Performance Tuning

This section covers some tips and tricks to maximise the performance of the EduSweep scan engine, reducing the time taken to run scan tasks. Some insights into the internals of the engine are also provided to give context to the advice.

Note

Performance may vary depending on a number of factors, including software configurations, machine hardware, network topology, background tasks and I/O activity.

While the advice given here should improve performance in the majority of situations, there is no guarantee that an improvement will be seen in your specific configuration.

Filesystem Proximity

One of the most significant factors affecting scan task runtime is the location of the directories and files being scanned, in relation to the machine on which EduSweep is running.

Scanning files on a physical disk within the same machine will almost always be faster than scanning a network share or mapped drive. This is because information on the directory structure and, in some cases, file contents must be transferred across the network during the scan process.

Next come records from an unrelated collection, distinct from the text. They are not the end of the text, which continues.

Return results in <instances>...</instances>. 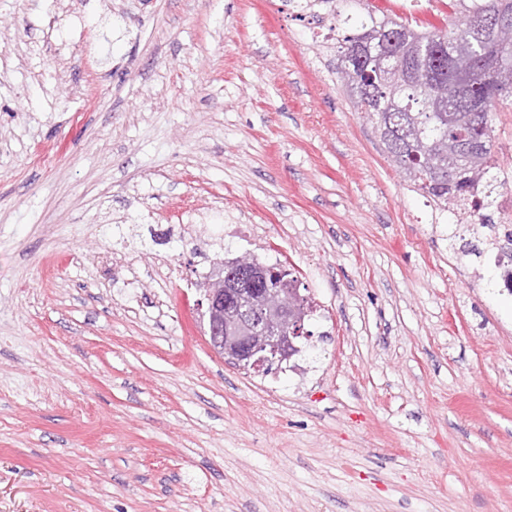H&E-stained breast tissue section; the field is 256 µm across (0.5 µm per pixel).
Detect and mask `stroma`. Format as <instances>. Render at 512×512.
<instances>
[{
  "label": "stroma",
  "instance_id": "obj_1",
  "mask_svg": "<svg viewBox=\"0 0 512 512\" xmlns=\"http://www.w3.org/2000/svg\"><path fill=\"white\" fill-rule=\"evenodd\" d=\"M471 5L0 0V512H512V182L458 220L337 75L352 18ZM243 255L314 306L268 374L200 305Z\"/></svg>",
  "mask_w": 512,
  "mask_h": 512
}]
</instances>
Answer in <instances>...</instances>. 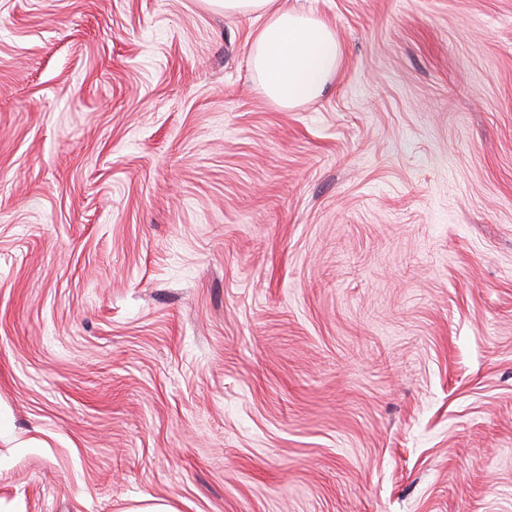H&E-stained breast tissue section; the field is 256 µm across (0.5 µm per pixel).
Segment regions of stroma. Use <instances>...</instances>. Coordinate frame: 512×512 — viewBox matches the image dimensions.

The amount of data can be considerable if many directories are included in the scan.

If you have a single file server containing all of the directories that you wish to scan then it is preferable, from a performance standpoint, to install and run EduSweep directly on that server. This will provide better performance than scanning from a separate machine that has access to those directories over the network.

Logical Processor Count

EduSweep 2.6 and above are able to utilise multiple processors to accelerate file scanning. EduSweep uses a formula to determine the maximum number of processors that it will use:

Max Processors Used = Largest((Total Processors - 1), 1)

This ensures that at least one logical processor is kept unloaded for background system operations, and at least one logical processor is used. The above formula means that multithreaded scanning is enabled only on machines with three or more logical processors.

Note

Dual-core processors with SMT technology (Hyper-Threading) are viewed as four logical processors and so these can potentially benefit.

Deeper within the scan engine, the number of files within each directory being examined is used to enable or disable parallelism on a per-directory basis. This is fully automatic, based on the number of files and the number of logical processors, and is not directly user-configurable. A folder with only a small number of files, especially if that number is smaller than the number of logical processors, is unlikely to be scanned in parallel.

Hash-Based (Specific File) Signature Elements

When this type of signature element is used in a scan task there is a performance penalty as more file metadata must be examined.